POST /api/chat/start   ──▶  { "stream_id": "…" }        (1) start a turn
GET  /api/chat/stream?stream_id=…                        (2) open the SSE stream
        ├─ event: token            incremental assistant text  ── append
        ├─ event: reasoning        incremental reasoning/thinking text
        ├─ event: tool             a tool call STARTED
        ├─ event: tool_complete    that tool call FINISHED (result/preview)
        ├─ event: title            the session was auto-titled
        ├─ event: approval  │ initial   agent is WAITING for tool approval  ⇢ respond
        ├─ event: clarify   │ initial   agent is WAITING for an answer       ⇢ respond
        ├─ event: done             the assistant message SETTLED (final text + id)
        └─ event: stream_end       the stream is closing (turn over)

A typical successful turn: a burst of token (and reasoning) frames, possibly interleaved tool / tool_complete pairs, an optional title, then done, then stream_end.

Event reference

Every data payload is a JSON object. Fields below are the ones a client uses.

event: data payload Client action
token { "text": "…" } Append text to the live assistant bubble.
reasoning { "text": "…" } Append to the (collapsible) reasoning/thinking view.
interim_assistant interim assistant snapshot Replace the in-progress bubble with a reconciled interim state (used for live row reconciliation).
tool { "event_type", "name", "preview", "args", "id"/"tool_call_id"/"tool_use_id" } Render a tool-call card as started.
tool_complete same shape + { "duration", "is_error" } Update that card to finished (match on the id/tid).
title { "session_id", "title" } Update the session's title in the sidebar.
done { "session_id", "message_id", + final message fields } Finalize the message: replace streamed text with the settled version, stop the typing indicator.
approval / initial approval-pending payload The agent paused for tool approval — show the prompt, then POST /api/approval/respond.
clarify / initial clarification-pending payload The agent asked a question — show it, then POST /api/clarify/respond.
pending_steer_leftover { "text": "…" } Text the user typed mid-stream that wasn't consumed as a steer — restore it into the composer.
stream_end (none) The stream is over; close the EventSource.
cancel (none) The turn was cancelled (via /api/chat/cancel); settle the UI as cancelled.
error { "error"/"message": "…" } Show the error; stop the typing indicator.

Unknown event: types must be ignored, not treated as errors — the protocol adds frame types over time and old clients must tolerate them. (The reference client returns .ignored for anything it doesn't recognize.)

Reconnecting mid-stream

GET /api/chat/stream?stream_id=… can be re-opened if the connection drops — the server replays/continues the in-flight turn. GET /api/chat/stream/status?stream_id=… reports whether a stream is still live, so a client returning to the foreground can decide whether to re-attach or just reload the session. When a stream is already fully delivered, the server signals already_streamed so the client doesn't double-render.
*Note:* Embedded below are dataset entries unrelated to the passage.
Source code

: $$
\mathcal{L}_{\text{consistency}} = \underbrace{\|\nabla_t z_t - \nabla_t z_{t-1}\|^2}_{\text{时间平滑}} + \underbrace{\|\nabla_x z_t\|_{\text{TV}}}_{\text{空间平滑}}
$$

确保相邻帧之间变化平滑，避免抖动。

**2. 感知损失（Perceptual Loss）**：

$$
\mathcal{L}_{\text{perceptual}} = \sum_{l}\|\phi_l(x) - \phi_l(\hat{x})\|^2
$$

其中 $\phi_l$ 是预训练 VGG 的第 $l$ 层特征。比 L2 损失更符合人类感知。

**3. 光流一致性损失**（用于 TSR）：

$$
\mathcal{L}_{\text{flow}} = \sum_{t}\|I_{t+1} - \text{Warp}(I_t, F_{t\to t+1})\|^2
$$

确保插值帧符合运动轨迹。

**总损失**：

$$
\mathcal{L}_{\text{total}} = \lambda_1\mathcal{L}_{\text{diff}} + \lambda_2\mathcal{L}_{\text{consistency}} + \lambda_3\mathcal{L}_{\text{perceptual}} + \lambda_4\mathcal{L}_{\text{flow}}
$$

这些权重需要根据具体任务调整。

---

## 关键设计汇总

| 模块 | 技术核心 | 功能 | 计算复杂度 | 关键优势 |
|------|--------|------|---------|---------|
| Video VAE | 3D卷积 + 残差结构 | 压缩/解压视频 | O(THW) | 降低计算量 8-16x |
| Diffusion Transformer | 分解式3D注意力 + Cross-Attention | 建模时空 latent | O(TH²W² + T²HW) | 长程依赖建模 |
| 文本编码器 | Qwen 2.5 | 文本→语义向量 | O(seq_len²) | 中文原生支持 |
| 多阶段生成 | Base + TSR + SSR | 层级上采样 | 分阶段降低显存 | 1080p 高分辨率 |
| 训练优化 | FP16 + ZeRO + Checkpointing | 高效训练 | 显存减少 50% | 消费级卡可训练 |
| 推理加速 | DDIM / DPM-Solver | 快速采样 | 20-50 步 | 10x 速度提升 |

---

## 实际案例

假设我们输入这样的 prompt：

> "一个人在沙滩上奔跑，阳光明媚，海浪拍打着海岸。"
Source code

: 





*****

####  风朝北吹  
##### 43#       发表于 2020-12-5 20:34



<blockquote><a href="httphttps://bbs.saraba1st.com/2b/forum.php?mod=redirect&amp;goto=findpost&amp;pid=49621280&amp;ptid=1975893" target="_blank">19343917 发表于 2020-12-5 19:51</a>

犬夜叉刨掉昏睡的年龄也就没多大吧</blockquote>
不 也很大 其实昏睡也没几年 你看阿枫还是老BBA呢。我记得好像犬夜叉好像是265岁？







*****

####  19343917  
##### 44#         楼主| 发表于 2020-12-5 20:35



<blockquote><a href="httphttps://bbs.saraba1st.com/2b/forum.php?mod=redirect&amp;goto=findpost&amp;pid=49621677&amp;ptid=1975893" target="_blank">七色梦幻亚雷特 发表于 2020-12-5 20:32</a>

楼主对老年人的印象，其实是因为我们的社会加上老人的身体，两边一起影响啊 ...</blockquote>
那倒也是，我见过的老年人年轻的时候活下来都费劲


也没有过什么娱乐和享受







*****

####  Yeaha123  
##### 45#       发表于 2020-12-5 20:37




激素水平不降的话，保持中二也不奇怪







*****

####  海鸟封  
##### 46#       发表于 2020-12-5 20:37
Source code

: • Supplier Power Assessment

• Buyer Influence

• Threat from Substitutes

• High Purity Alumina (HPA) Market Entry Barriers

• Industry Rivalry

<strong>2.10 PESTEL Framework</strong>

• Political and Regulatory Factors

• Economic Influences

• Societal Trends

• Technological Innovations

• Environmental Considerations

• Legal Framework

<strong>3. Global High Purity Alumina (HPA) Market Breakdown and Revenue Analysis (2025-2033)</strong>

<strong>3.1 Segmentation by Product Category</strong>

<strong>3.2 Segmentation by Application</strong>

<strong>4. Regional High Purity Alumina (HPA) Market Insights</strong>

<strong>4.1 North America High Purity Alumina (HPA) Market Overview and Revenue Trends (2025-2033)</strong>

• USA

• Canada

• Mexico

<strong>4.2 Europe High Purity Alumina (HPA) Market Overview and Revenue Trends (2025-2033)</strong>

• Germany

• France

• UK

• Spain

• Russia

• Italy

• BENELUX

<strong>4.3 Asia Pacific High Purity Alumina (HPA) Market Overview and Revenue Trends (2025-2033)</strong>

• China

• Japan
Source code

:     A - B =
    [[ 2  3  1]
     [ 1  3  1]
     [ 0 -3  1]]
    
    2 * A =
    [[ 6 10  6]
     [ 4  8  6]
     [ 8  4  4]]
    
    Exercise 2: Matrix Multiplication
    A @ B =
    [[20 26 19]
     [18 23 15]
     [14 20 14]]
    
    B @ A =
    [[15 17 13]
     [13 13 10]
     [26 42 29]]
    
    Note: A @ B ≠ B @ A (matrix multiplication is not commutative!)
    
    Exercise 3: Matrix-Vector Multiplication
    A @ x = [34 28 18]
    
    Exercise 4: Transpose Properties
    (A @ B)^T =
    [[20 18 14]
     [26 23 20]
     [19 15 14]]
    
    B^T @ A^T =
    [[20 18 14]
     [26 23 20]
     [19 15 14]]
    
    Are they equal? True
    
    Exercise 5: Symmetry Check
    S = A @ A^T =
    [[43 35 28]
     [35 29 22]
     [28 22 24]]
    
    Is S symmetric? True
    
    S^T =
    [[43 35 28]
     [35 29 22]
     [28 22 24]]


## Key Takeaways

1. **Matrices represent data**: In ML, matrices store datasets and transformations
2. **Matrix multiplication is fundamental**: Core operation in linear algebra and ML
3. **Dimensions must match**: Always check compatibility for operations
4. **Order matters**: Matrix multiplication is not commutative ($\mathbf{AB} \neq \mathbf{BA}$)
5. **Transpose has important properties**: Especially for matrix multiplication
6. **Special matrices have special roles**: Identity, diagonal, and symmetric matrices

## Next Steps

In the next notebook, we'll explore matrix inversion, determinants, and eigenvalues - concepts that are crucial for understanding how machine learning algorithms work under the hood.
Interacting with a live turn

  • SteerPOST /api/chat/steer injects a mid-turn nudge into the running agent without cancelling it.
  • CancelPOST /api/chat/cancel (with the stream_id) stops the turn; expect a cancel frame.

The other SSE streams

The same SSE mechanism powers two ambient, session-scoped streams a client keeps open to stay in sync even outside a chat turn:

  • GET /api/approval/stream?session_id=… — pushes tool-approval prompts as they arise.
  • GET /api/clarify/stream?session_id=… — pushes agent clarifying questions.

Both emit an initial frame with the current pending state on subscribe (atomic subscribe-plus-snapshot), then live updates. Respond via POST /api/approval/respond / POST /api/clarify/respond. See Approvals & clarify.

Implementation checklist

  • [ ] Use a client that does not buffer the whole response — stream frames as they arrive (URLSession bytes, EventSource, OkHttp+SSE).
  • [ ] Parse per-event: type; ignore unknown types.
  • [ ] Coalesce token frames into the bubble; swap to the done payload's final text when it arrives.
  • [ ] Match tool_complete to its tool by id.
  • [ ] Handle approval/clarify by opening the corresponding prompt UI and responding.
  • [ ] Tolerate reconnect: check /api/chat/stream/status on foreground.